# Best Homemade Tools >  Twin 30" Belt Sander/Grinder

## Carlos B

In keeping with my previous post "Dual Fuel Furnace", this is my latest casting project. I took a cheap underpowered 6" grinder and converted it to a twin 30" belt sander/grinder. It has lots of power in this format and is very usefull around the shop, shaping,sanding and grinding small wood and metal parts. The V rest does a good job of cleaning and touching up drill bits and other small tools. Here are some pictures of the construction including all the pre-assembly parts.

For complete build documentation visit my site at the following link:
Hobby Workshop Projects

Cheers Carlos B

----------

Alan Purdy (Mar 23, 2019),

aphilipmarcou (Mar 17, 2017),

blkadder (Mar 13, 2017),

bvd1940 (Mar 13, 2017),

Captainleeward (Feb 12, 2018),

Corm (Feb 5, 2018),

jjr2001 (Feb 8, 2018),

Jon (Mar 11, 2017),

JTC (Jun 23, 2019),

mattthemuppet (Mar 24, 2017),

mwmkravchenko (Jun 12, 2018),

olderdan (Mar 13, 2017),

Paul Jones (Mar 12, 2017),

Priemsy (Oct 9, 2018),

rlm98253 (Mar 13, 2017),

rossbotics (Mar 12, 2017),

Scotsman Hosie (May 8, 2019),

tonyfoale (Mar 17, 2017),

volodar (Oct 10, 2018)

----------


## DIYer

Thanks Carlos B! We've added your Twin Belt Sander to our Metalworking category,
as well as to your builder page: Carlos B's Homemade Tools. Your receipt:















Twin Belt Sander
 by Carlos B

tags:
belt sander, motor

----------

Carlos B (Mar 13, 2017)

----------


## rossbotics

Hi Carlos
You done a great job, very well executed, keep up the good work

----------

Carlos B (Mar 13, 2017),

olderdan (Mar 13, 2017)

Activity 1 = From the belt sander thread, repeat word for word the passage that begins with "In keeping with" and ends after "the pre-assembly parts.".
Activity 2 =
Answer these from the belt sander thread:
(a) What size was the grinder that Carlos B converted?
(b) To which category was the Twin Belt Sander added?
(c) What tags does the receipt list?
The rows that come next are material separate from the belt sander thread.

Supplied records =

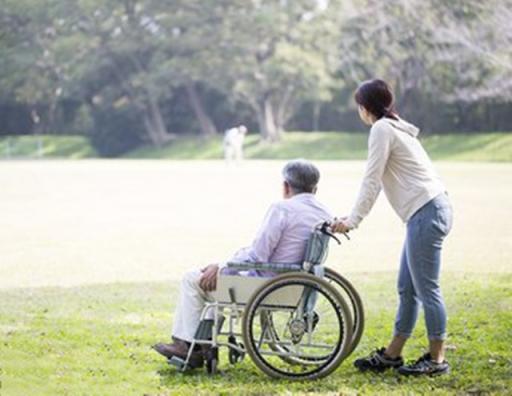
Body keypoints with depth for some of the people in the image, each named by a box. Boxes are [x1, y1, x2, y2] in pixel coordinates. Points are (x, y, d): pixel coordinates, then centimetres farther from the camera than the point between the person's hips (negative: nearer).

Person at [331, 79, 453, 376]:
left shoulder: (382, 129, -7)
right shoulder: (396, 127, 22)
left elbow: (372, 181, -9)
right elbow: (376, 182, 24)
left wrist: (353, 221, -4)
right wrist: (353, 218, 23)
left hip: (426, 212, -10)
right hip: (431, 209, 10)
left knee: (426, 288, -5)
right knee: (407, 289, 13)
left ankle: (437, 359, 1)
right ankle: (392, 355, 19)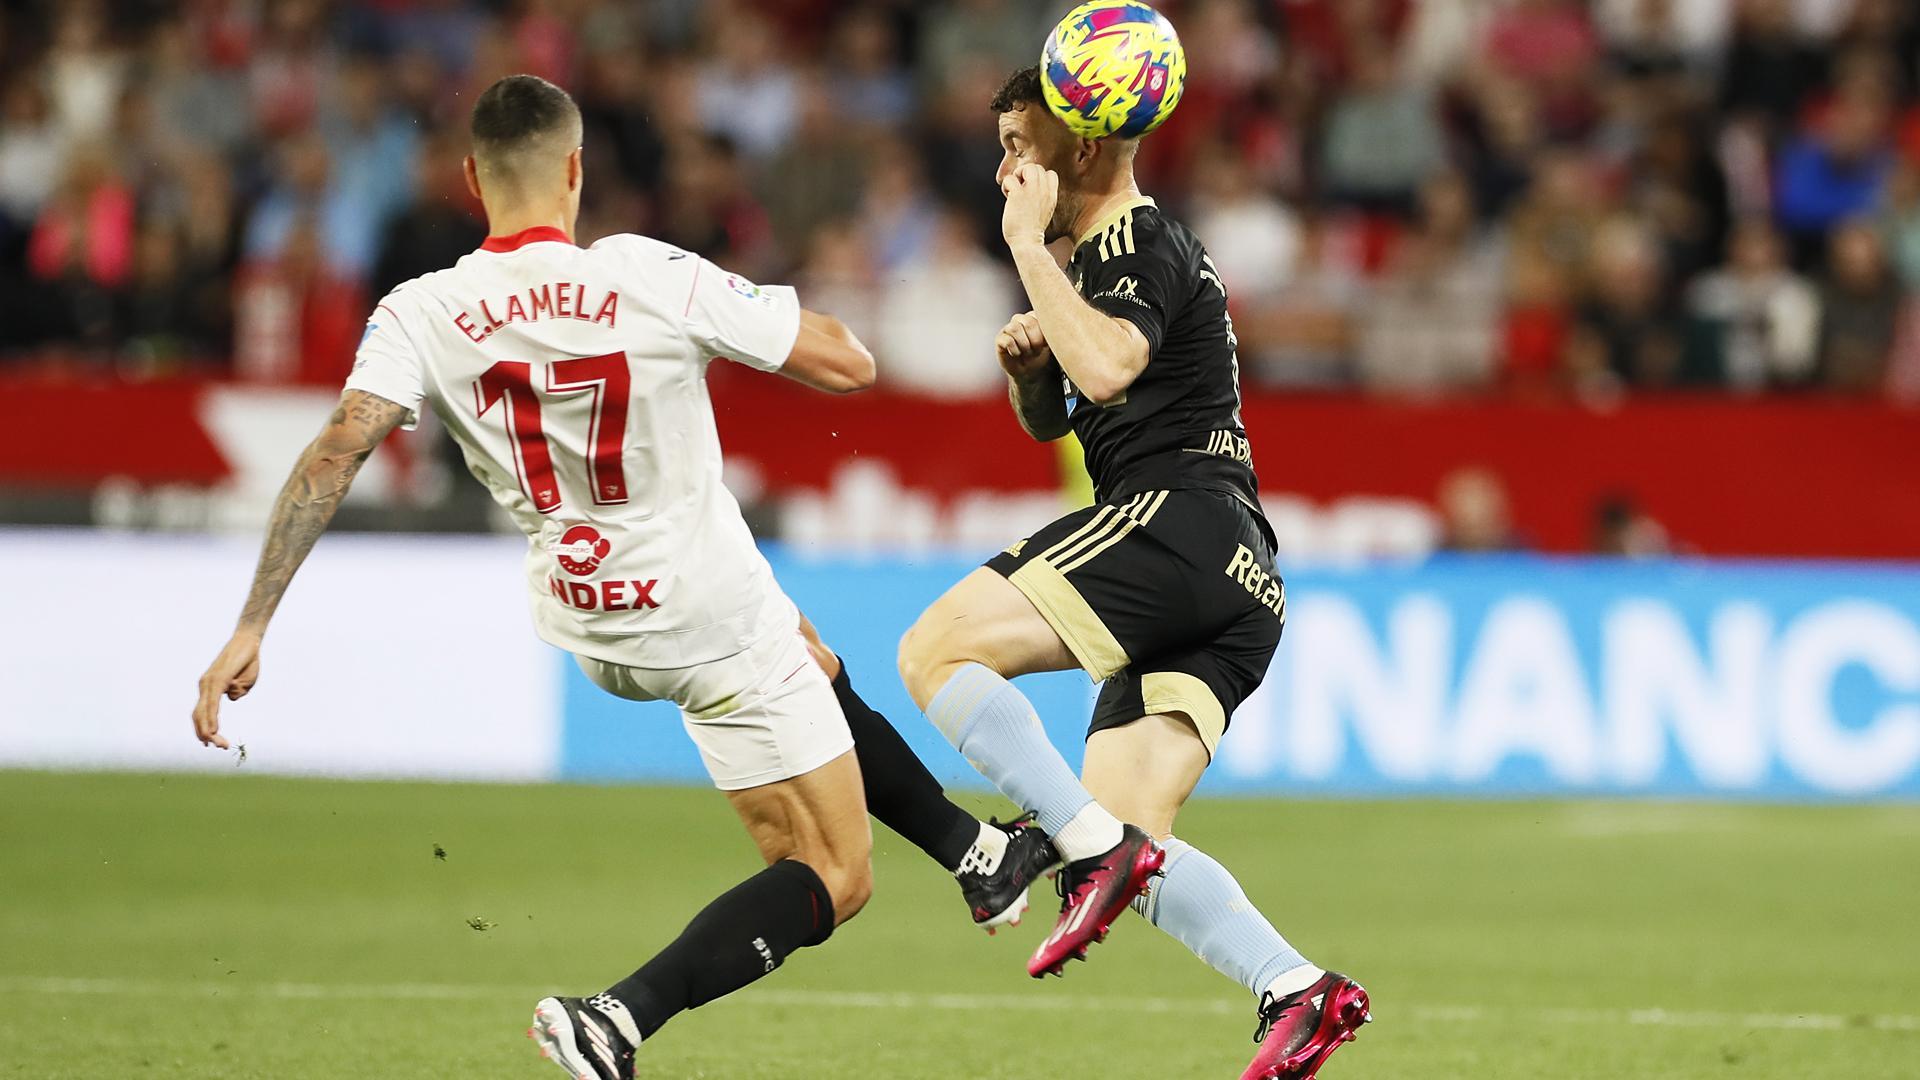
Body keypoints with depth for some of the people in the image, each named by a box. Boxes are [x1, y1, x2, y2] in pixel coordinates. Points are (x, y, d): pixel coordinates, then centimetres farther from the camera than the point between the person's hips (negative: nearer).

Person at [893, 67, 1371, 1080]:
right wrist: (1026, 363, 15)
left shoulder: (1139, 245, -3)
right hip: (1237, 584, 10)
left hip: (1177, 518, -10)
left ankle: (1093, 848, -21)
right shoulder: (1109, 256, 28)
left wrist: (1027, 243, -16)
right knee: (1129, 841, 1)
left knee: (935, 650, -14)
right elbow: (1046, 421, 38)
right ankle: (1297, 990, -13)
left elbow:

Exercise output 1 =
In keeping with my previous post "Dual Fuel Furnace", this is my latest casting project. I took a cheap underpowered 6" grinder and converted it to a twin 30" belt sander/grinder. It has lots of power in this format and is very usefull around the shop, shaping,sanding and grinding small wood and metal parts. The V rest does a good job of cleaning and touching up drill bits and other small tools. Here are some pictures of the construction including all the pre-assembly parts.

Exercise output 2 =
(a) 6"
(b) Metalworking
(c) belt sander, motor